Dad had been sober for the last couple years. Rod, also alcoholic, had not, and I thought at first he was blasted at Dad’s funeral, shuffling and stumbling in a crooked clip-on bow tie. No, he was overwhelmed, ripped apart, feeling guilty beyond anything I can imagine.

Dad’s version of a skewed sense of humor came out in song parodies and oft-repeated bits of nonsense (some unique, some culturally inherited). It flourished most in the mornings and on weekends. A term of fondness for family members was “poodlefipper.” When he (or a politician) made a particularly bone-headed blunder, he’d refer to it as “wandering around like a lost fart in a hailstorm.” 

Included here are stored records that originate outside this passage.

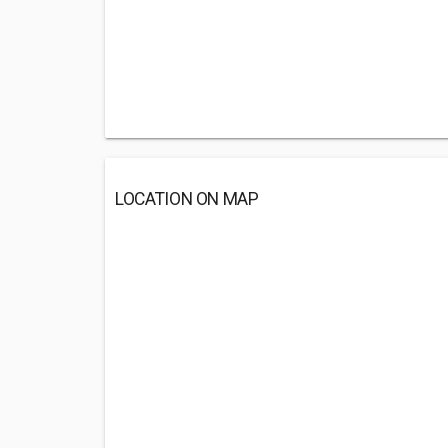
LOCATION ON MAP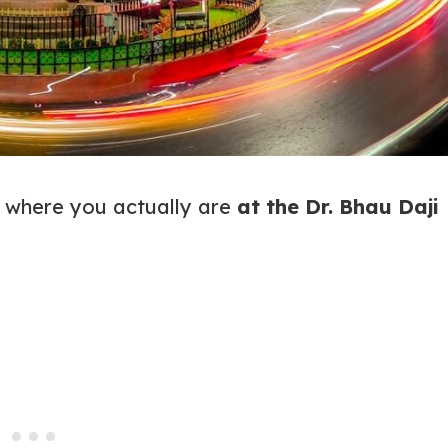
t where you actually are
at the Dr. Bhau Daji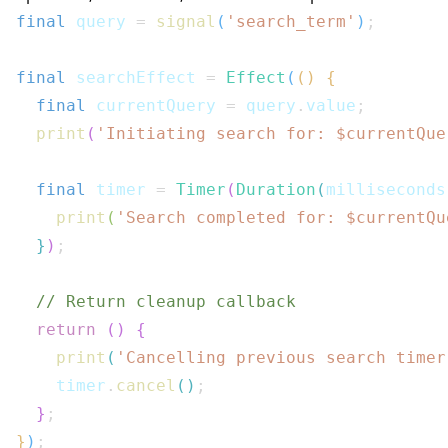
final
 query 
=
signal
(
'search_term'
)
;
final
 searchEffect 
=
Effect
(
(
)
{
final
 currentQuery 
=
 query
.
value
;
print
(
'Initiating search for: $
currentQue
final
 timer 
=
Timer
(
Duration
(
milliseconds
print
(
'Search completed for: $
currentQu
}
)
;
// Return cleanup callback
return
(
)
{
print
(
'Cancelling previous search timer
    timer
.
cancel
(
)
;
}
;
}
)
;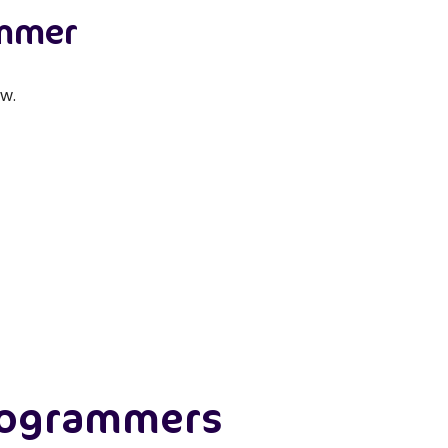
ammer
w.
rogrammers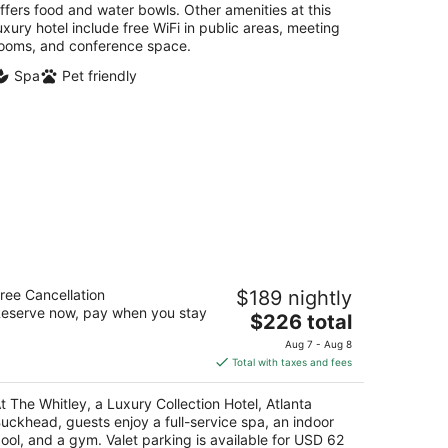
ffers food and water bowls. Other amenities at this
uxury hotel include free WiFi in public areas, meeting
ooms, and conference space.
Spa
Pet friendly
e Whitley, a Luxury Collection Hotel,
ree Cancellation
$189 nightly
tlanta Buckhead
eserve now, pay when you stay
The
$226 total
t
price
34 Peachtree Rd NE Atlanta GA
Aug 7 - Aug 8
is
Total with taxes and fees
$226
total
t The Whitley, a Luxury Collection Hotel, Atlanta
per
uckhead, guests enjoy a full-service spa, an indoor
night
ool, and a gym. Valet parking is available for USD 62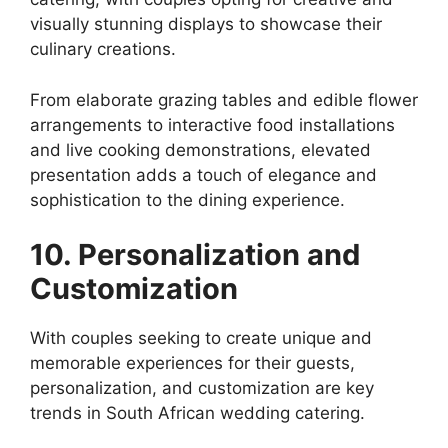
visually stunning displays to showcase their
culinary creations.
From elaborate grazing tables and edible flower
arrangements to interactive food installations
and live cooking demonstrations, elevated
presentation adds a touch of elegance and
sophistication to the dining experience.
10. Personalization and
Customization
With couples seeking to create unique and
memorable experiences for their guests,
personalization, and customization are key
trends in South African wedding catering.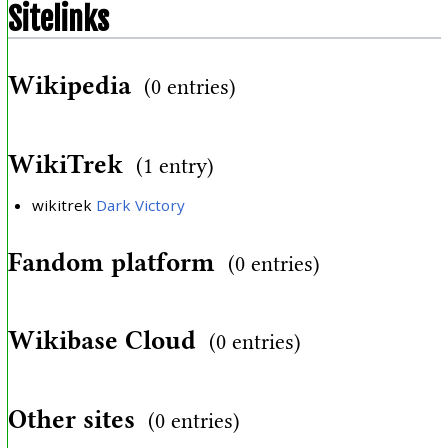
Sitelinks
Wikipedia
(0 entries)
WikiTrek
(1 entry)
wikitrek
Dark Victory
Fandom platform
(0 entries)
Wikibase Cloud
(0 entries)
Other sites
(0 entries)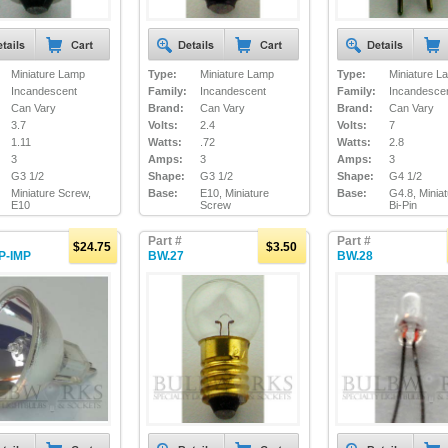
Miniature Lamp
Type:
Miniature Lamp
Type:
Miniature L
Incandescent
Family:
Incandescent
Family:
Incandesce
Can Vary
Brand:
Can Vary
Brand:
Can Vary
3.7
Volts:
2.4
Volts:
7
1.11
Watts:
.72
Watts:
2.8
3
Amps:
3
Amps:
3
G3 1/2
Shape:
G3 1/2
Shape:
G4 1/2
Miniature Screw,
Base:
E10, Miniature
Base:
G4.8, Minia
E10
Screw
Bi-Pin
Part #
Part #
$24.75
$3.50
P-IMP
BW.27
BW.28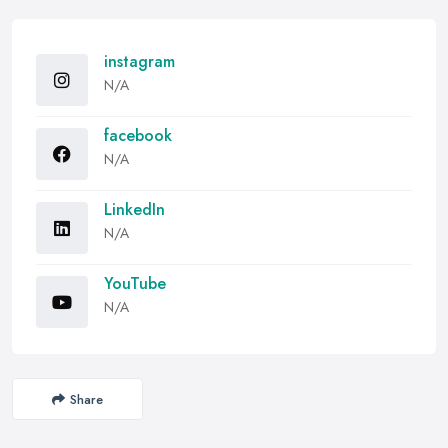
instagram
N/A
facebook
N/A
LinkedIn
N/A
YouTube
N/A
Share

I thought I should toss in a few of the things I remember of my father’s random repertoire. Weird and inexplicable, much of it, but I like it that way.

Here lie the collected oddities of Joseph Hill Rogers Davis, Sr.:

(Some of these show up in online searches, others not)

Well, well, well – How many wells make a river?

Jesus Christ almighty, A mouse ran up my nightie

A tutor who tootled the flute, Tried to tutor two tooters to toot (I’m sure there were followup lines)

Bi carbonate bi soda by gosh (ummm…)

Pity ’tis, ’tis true, Tis for sore feet. (takeoff on Hamlet?)

“How do you like your oysters?” “Raw, raw, raw!” (chanted as a sports cheer)

Okey dokey puddin’ ‘n’ okey

It isn’t the cough that carries you off, It’s the coffin they carry you off in.

I’m going crazy, do you want to go along?

Aphrodite in her nightie (said to Mom in her morning nightgown, mainly to piss her off) 

Sound the Alamo! (boomed response to a loud sneeze or fart)

You never can tell by the bumpty-trell (totally mystifying)

If Dr. Jekyll died, where would Mr. Hyde? (I’d guess English music hall)

Jesus Christ … and Stonewall Jackson – two of the finest men who ever lived (not politically correct)

I’ll tell you a story of Jack Inorey, Now my story’s begun. I’ll tell you another  about his brother, And now my story is done. (found versions online; I incorporated it into our local vaudeville show)

(sung) Oh hell, oh hell,

Oh Helen, I love you.

Your feet, your feet

Your features are divine (again, likely English music hall)

Gaius Julius Caesar

With his well-developed beezer

That they called his Roman sneezer

In the days that are no more.

Through the cuticle and cutus

He was stabbed by his friend Brutus…

He was sore. (Something he may – or may not – have picked up somewhere)

Why didn’t my father’s old-man requests for termination by bullet bother me?

For one thing, our family’s never been suicidal. We might think about it, but we’re not going to do it. We take what life dishes out with simple bad grace.

Still, I didn’t register it as a metaphor. I probably accepted it as a reasonable and accurate summation of a dead-end life for a man mentally confining himself to his bed after days of doing things he’d never wanted to do, being married to a woman he didn’t love (and perhaps no one could have loved), his two elder sons no longer at home to protect his sanity, speaking occasionally to a remaining child as insular and subdued as he.

How sad are such things? They’re as sad as your memory chooses to make them. But when you’re growing up, they’re just what is, like the bland, faded portraits of flowers on the walls; the framed drawing of a cockatoo in its oversized, stained matting; the white porcelain lion with one cracked leg that lived on the mantel.